◆ TEXT:
%%
# Delonghi 4200 manual ?



## gentle giant (Oct 2, 2015)

Hi guys,i recently bought a delonghi esam 4200 on fleabay which i was told worked but was leaking inside.No problem i thought ,i have worked a little on smaller delonghi's so should not be too difficult to sort out.I started by stripping out the infuser,cleaning all parts and checked for wear.I had had no experience of this particular model and after reassemblin tested and found that there were all sorts of incorrect sequences of indicator lights.the descaling light is flashing continually even after descaling twice so thought it must be an interlock of some sort or sensor.Not having a manual or exploded drawing to refer to i thought i know where to ask,so i am hoping that one or two of the more experienced forum members might be able to point me in the right direction.I am a new member and this is my first bean to cup machine, i would like to get it working so that i can get some experience making some decent coffee.Thanks in anticipation.


----------



## 4085 (Nov 23, 2012)

http://www.delonghi.com/en-gb/products/coffee/coffee-makers/automatic-coffee-makers/magnifica-esam-4200s-0132212091?TabSegment=support#support


----------



## gentle giant (Oct 2, 2015)

Hi, thanks for the info,the required artical is realy an exploded diagram or technical repair manual.The owners instruction book gives very little information on the various temperature devices or actual working proceedures or location of the various sensors.Regards geoff


----------
%%
◆ WHAT THE TASK ASKS: In the forum thread above, which indicator light keeps flashing after the machine has been descaled twice?

◆ DATASET EXCERPT:
%%
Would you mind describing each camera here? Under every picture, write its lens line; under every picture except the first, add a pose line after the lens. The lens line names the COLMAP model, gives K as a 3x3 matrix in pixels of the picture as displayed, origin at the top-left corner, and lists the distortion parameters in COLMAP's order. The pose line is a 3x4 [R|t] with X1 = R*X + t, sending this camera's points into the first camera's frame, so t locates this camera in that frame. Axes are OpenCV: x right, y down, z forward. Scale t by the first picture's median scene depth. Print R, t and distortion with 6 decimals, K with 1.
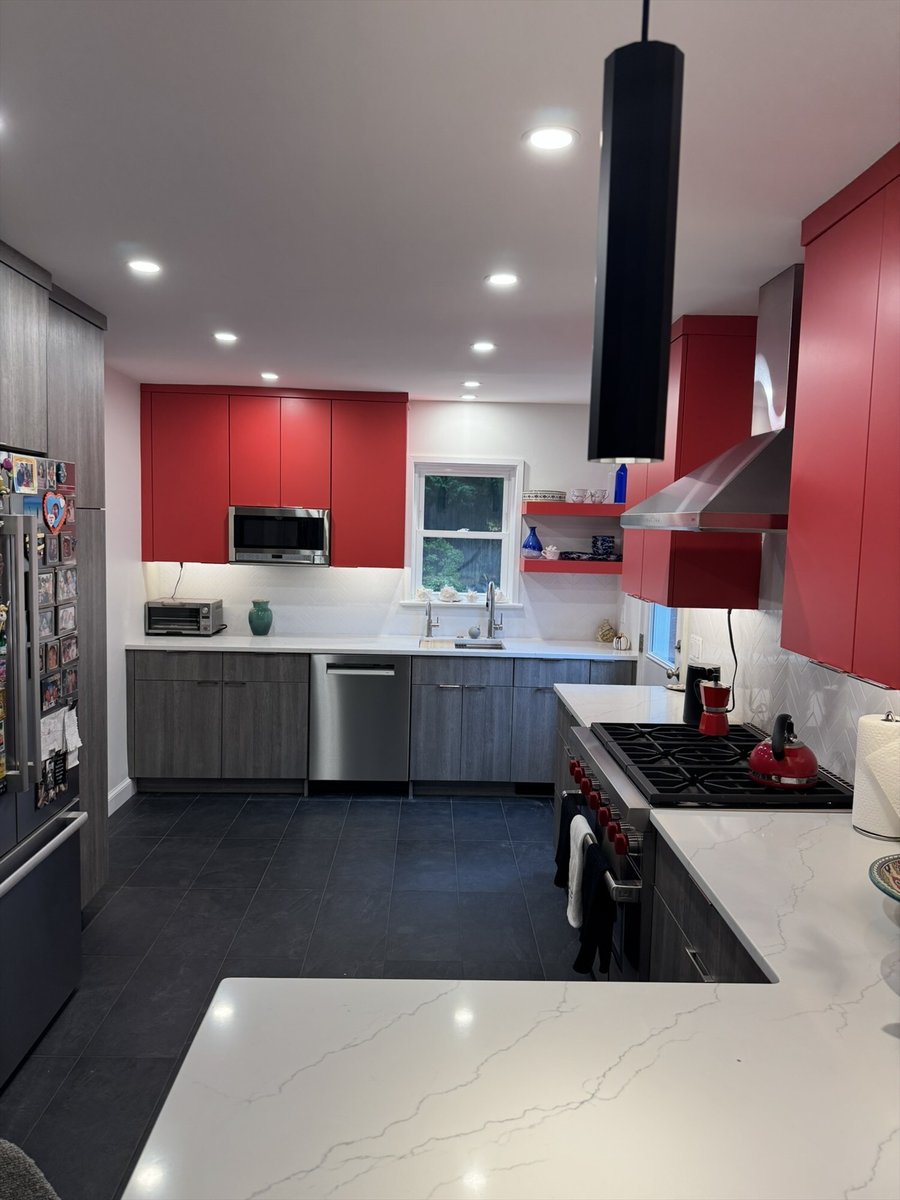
lens RADIAL K [[840.7, 0, 455.5], [0, 840.7, 601.4], [0, 0, 1]] dist [0.169366, -0.327827]
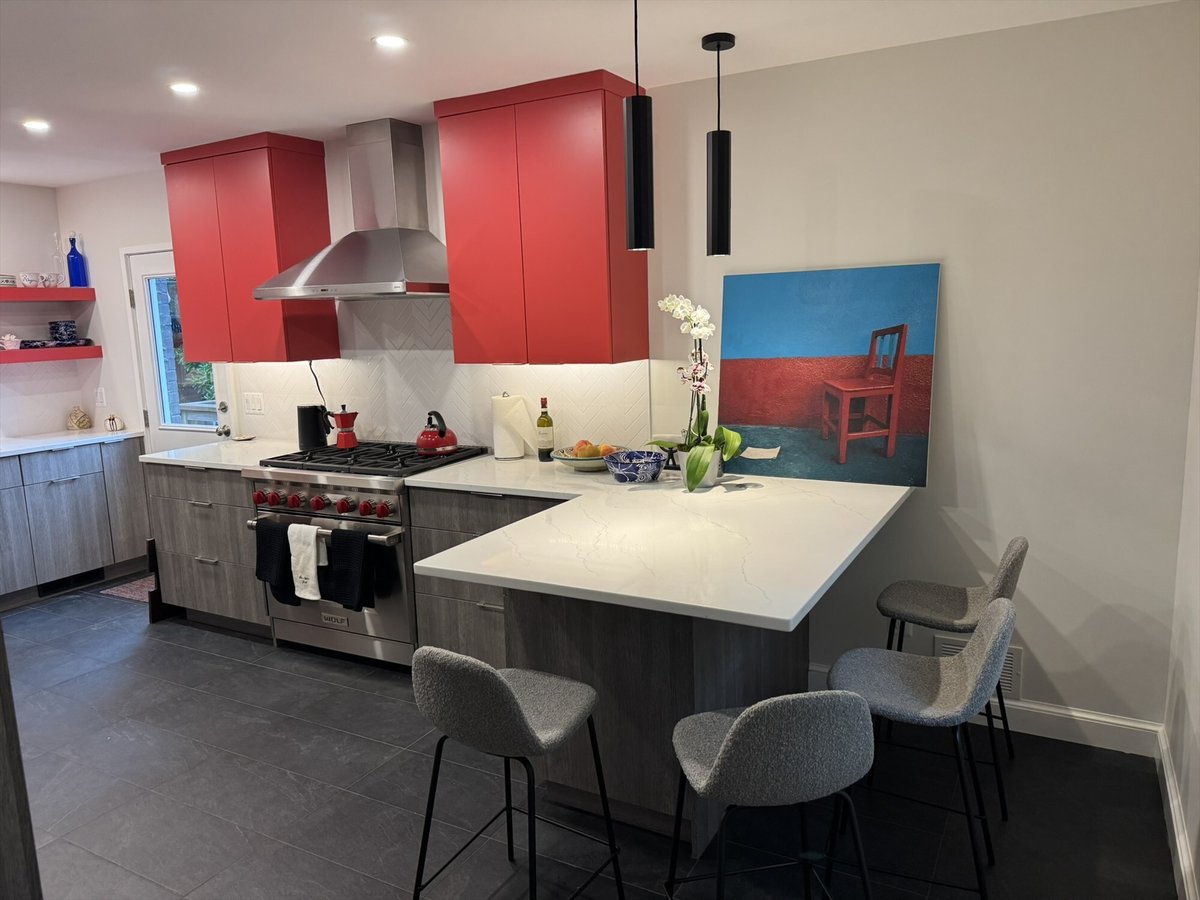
%%
◆ RESPONSE AREA: The descaling light.